Me lo preguntó un joven compañero grancanario, que por primera vez debía cubrir la información parlamentaria, al que encontré mientras me dirigía cojeando al médico.
–Pues sí, me han mandado a cubrir la constitución de la Cámara, colega. ¿Por dónde queda el Parlamento?
Se me encogió el corazón en un ataque de ternura.
–Sigue los furgones de la Policía Nacional. No tiene pérdida.
En las puertas de la asamblea se había concentrado una veintena de indignados. A este paso los indignados se convertirán en una atracción turística más. A ver si la Sociedad de Desarrollo impone que sus encantadoras guaguas de dos pisos, esas caricaturas londinenses que avanzan por las calles santacruceras como encendidos supositorios torturantes, puedan ofrecer a nuestros visitantes imágenes en vivo y en directo de los indignados indignándose entre bocata deliberativo y pincho de tortilla insurreccional y gritando a los guiris encantados: “¡Ustedes no nos representan!”. Los extranjeros podrían fotografiar la Chicharro Revolution y mostrar en Liverpool que Santa Cruz guarda atractivos insólitos además de las tiendas de hindúes, la plaza de Los Patos y un auditorio de Calatrava erigido en un descampado que linda con un parque marítimo y un Mc Donald. Tocaban a dos diputados por indignado o, si se prefiere, a cuatro policías por indignado. Cuando se aproximó el coche oficial del presidente del Gobierno comenzaron a corear eslóganes. Para empezar, un clásico de la era predigital: “¡Paulino (….) trabaja de peón!”.

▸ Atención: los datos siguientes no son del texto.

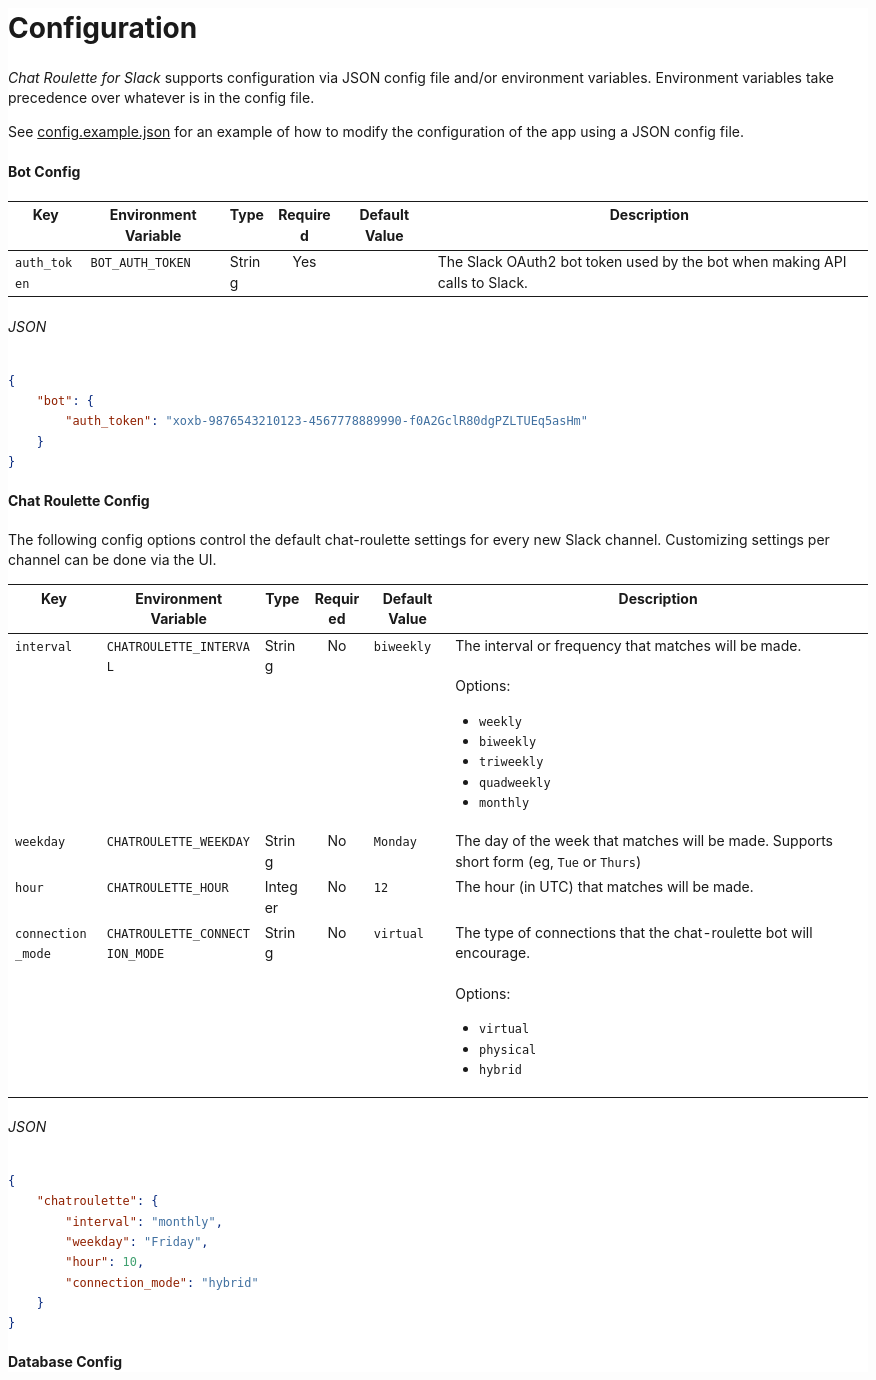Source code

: # Configuration

_Chat Roulette for Slack_ supports configuration via JSON config file and/or environment variables. Environment variables take precedence over whatever is in the config file.

See [config.example.json](./examples/config.example.json) for an example of how to modify the configuration of the app using a JSON config file.


#### Bot Config

| Key | Environment Variable | Type | Required | Default Value | Description
| -------- | -------- | -------- | :--------: | -------- | ------
| `auth_token` | `BOT_AUTH_TOKEN` | String | Yes |  | The Slack OAuth2 bot token used by the bot when making API calls to Slack.

###### JSON

```json
{
    "bot": {
        "auth_token": "xoxb-9876543210123-4567778889990-f0A2GclR80dgPZLTUEq5asHm"
    }
}
```

#### Chat Roulette Config

The following config options control the default chat-roulette settings for every new Slack channel. Customizing settings per channel can be done via the UI.

| Key | Environment Variable | Type | Required | Default Value | Description
| -------- | -------- | -------- | :--------: | -------- | ------
| `interval` | `CHATROULETTE_INTERVAL` | String | No | `biweekly` | The interval or frequency that matches will be made. <br /><br />Options: <ul><li>`weekly`</li><li>`biweekly`</li><li>`triweekly`</li><li>`quadweekly`</li><li>`monthly`</li></ul>
| `weekday` | `CHATROULETTE_WEEKDAY` | String | No | `Monday` | The day of the week that matches will be made. Supports short form (eg, `Tue` or `Thurs`)
| `hour` | `CHATROULETTE_HOUR` | Integer | No | `12` | The hour (in UTC) that matches will be made.
| `connection_mode` | `CHATROULETTE_CONNECTION_MODE` | String | No | `virtual` | The type of connections that the chat-roulette bot will encourage. <br /><br />Options: <ul><li>`virtual`</li><li>`physical`</li><li>`hybrid`</li></ul>

###### JSON
```json
{
    "chatroulette": {
        "interval": "monthly",
        "weekday": "Friday",
        "hour": 10,
        "connection_mode": "hybrid"
    }
}
```

#### Database Config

Insistieron en la cantaleta durante un buen rato. Lo realmente extraordinario reside en que el único que ha trabajado como peón en sus años mozos es, precisamente, el presidente del Gobierno, porque del aspecto de los indignados ahí presentes podía deducirse, con un margen de error minúsculo, que para todos ellos la pala y la carretilla eran entidades tan mitológicas como la democracia parlamentaria. En el interior, mientras tanto, comenzaba a celebrarse una misa corpore insepulto. Todos, salvo lógicamente él mismo, votaban para introducir en un catafalco de púrpura y oro a Antonio Castro Cordobez, que había luchado denodadamente por evitar presidir el Parlamento de Canarias. Don Antonio quería regresar al Gobierno, pero sus herederos, desde que salieron de La Palma, ya no son los respetuosos pibes de antaño, sino ambiciones hechas y derechas. Desde La Palma Guadalupe González Taño proclamó: “Lo hará muy bien”. Fue el último clavo para cerrar el sarcófago.